Pour faire simple, la cible est ton signal d’alarme. C’est l’élément déclencheur qui te pousse à écrire dans le dossier de soins. Ce n’est jamais un diagnostic médical (comme « fracture »), mais plutôt la conséquence pour le patient ou un risque identifié (comme « altération de la mobilité » ou « risque hémorragique »). C’est le titre de ton paragraphe qui dit à ta collègue : « Attention, il se passe quelque chose ici ».
La méthode DAR (ou CDAR), ça consiste en quoi ?

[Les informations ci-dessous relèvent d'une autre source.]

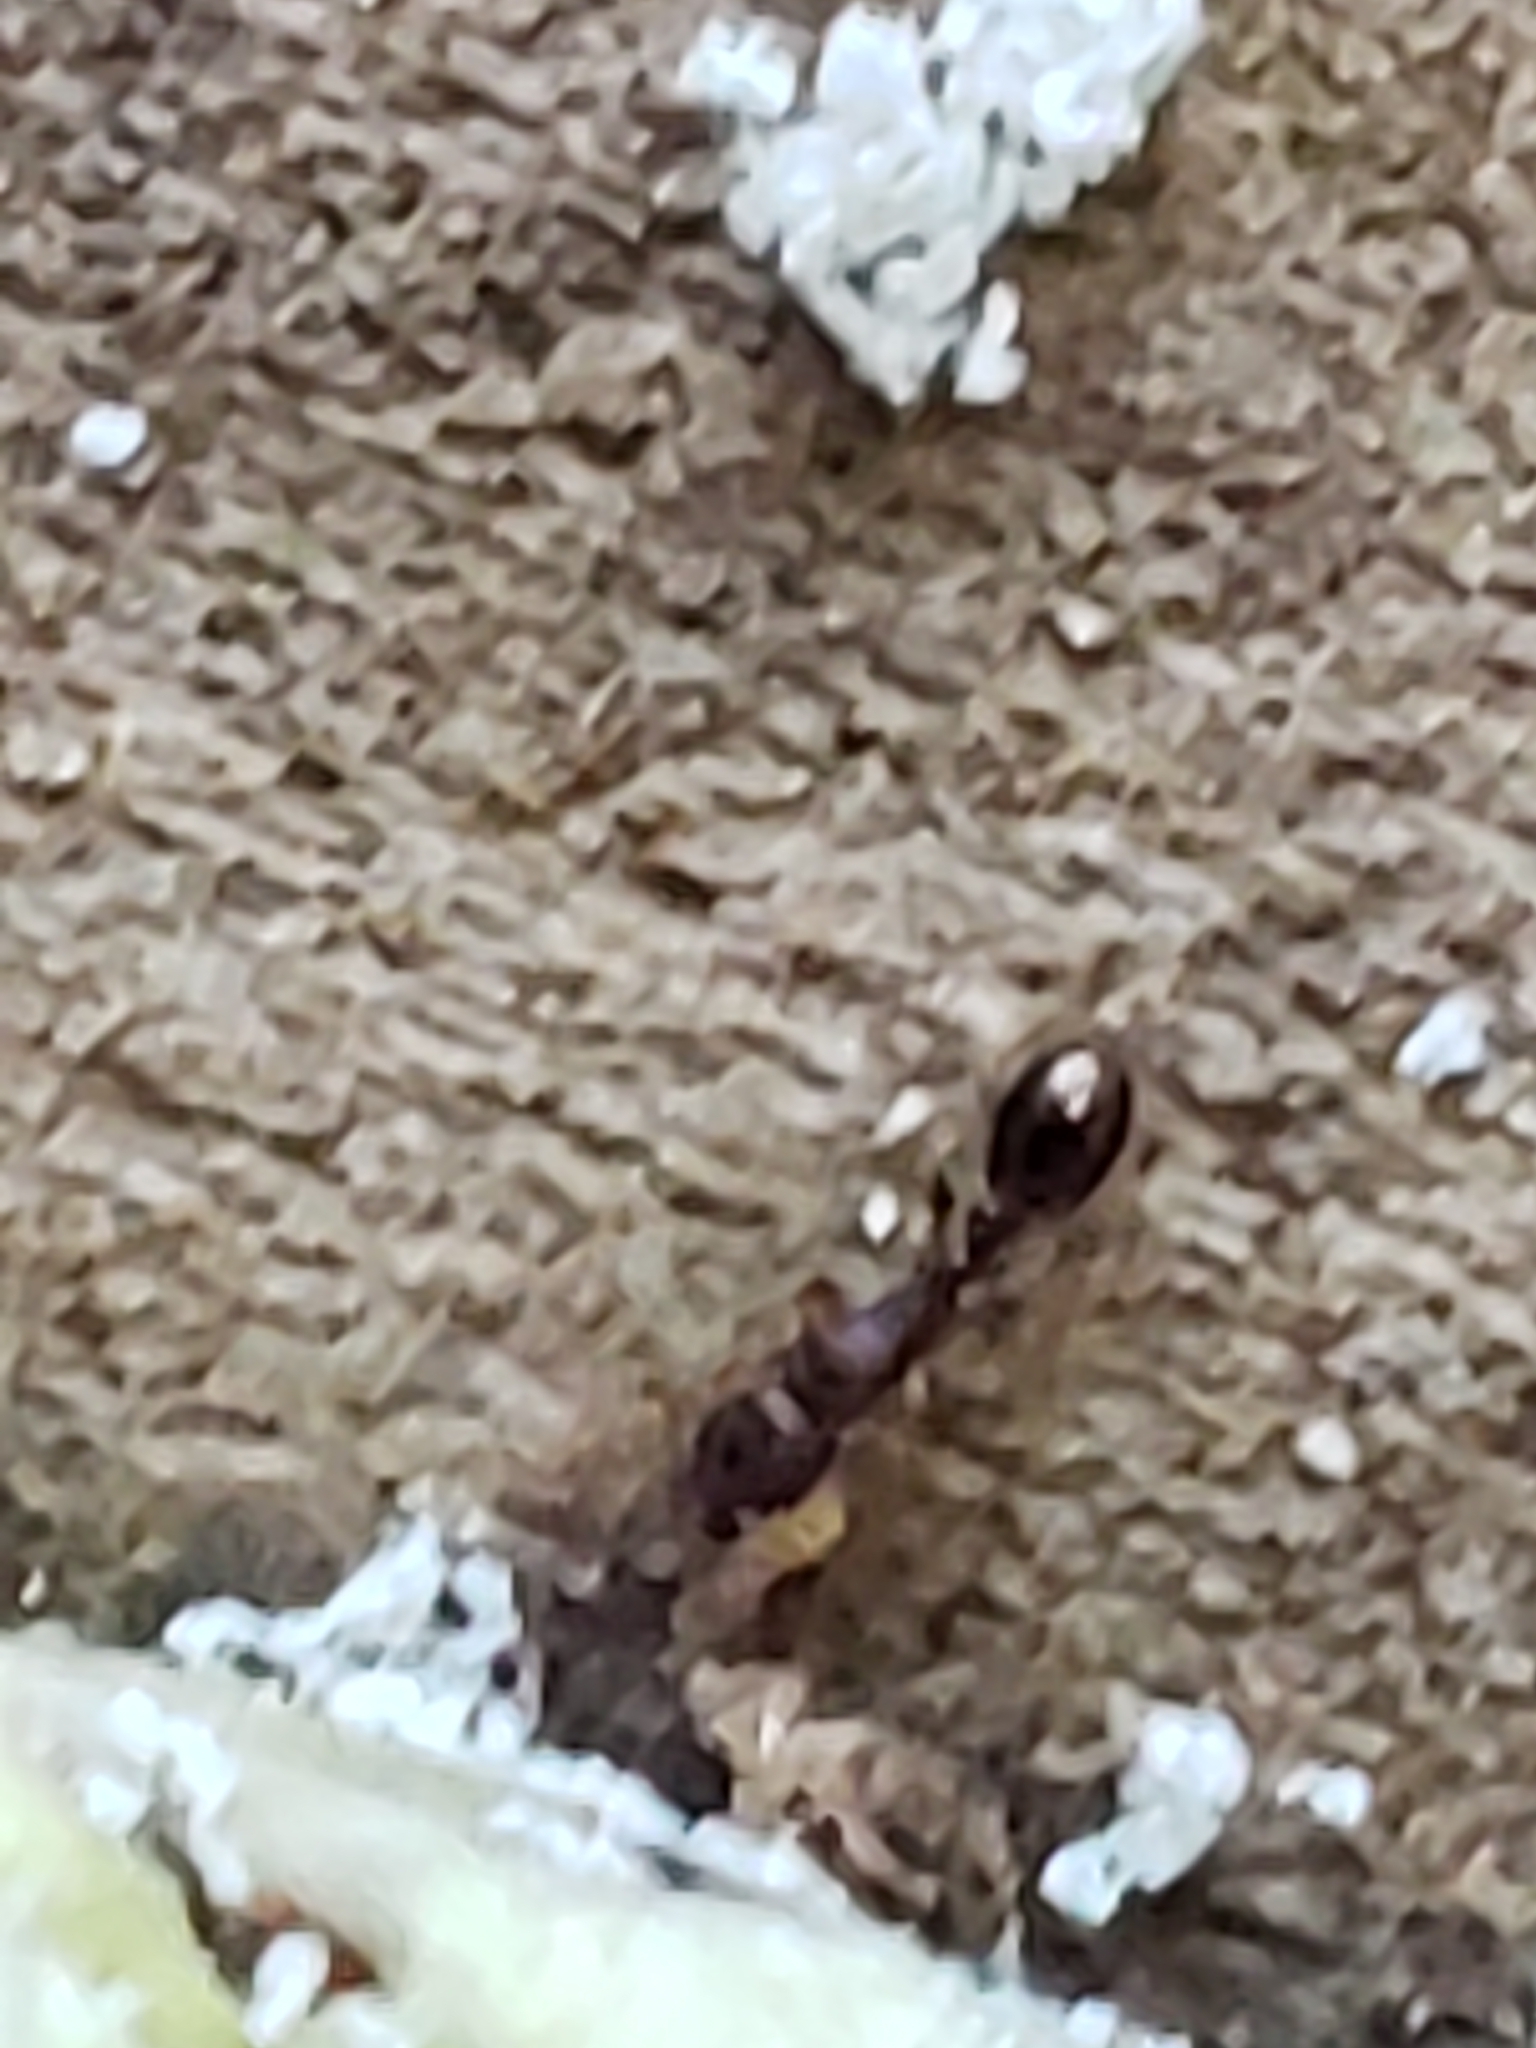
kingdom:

C’est ton meilleur outil pour structurer ta pensée et tes écrits sans perdre de temps. C’est un acronyme mnémotechnique : C pour Cible (le problème), D pour Données (ce que tu observes et mesures), A pour Actions (ce que tu as mis en place) et R pour Résultats (l’efficacité de tes actions). En suivant ce plan, tu es sûre que ta transmission est complète et utile pour l’équipe.
Pourquoi est-ce si important de faire ses transmissions (les 3 fonctions) ?
On ne fait pas de la paperasse pour le plaisir, les transmissions remplissent trois fonctions vitales. D’abord, elles assurent la continuité des soins (pour que la relève sache quoi faire). Ensuite, elles garantissent la sécurité du patient en évitant les erreurs ou les oublis. Enfin, elles ont une valeur juridique : n’oublie jamais que devant un juge, un soin non tracé est un soin réputé non fait.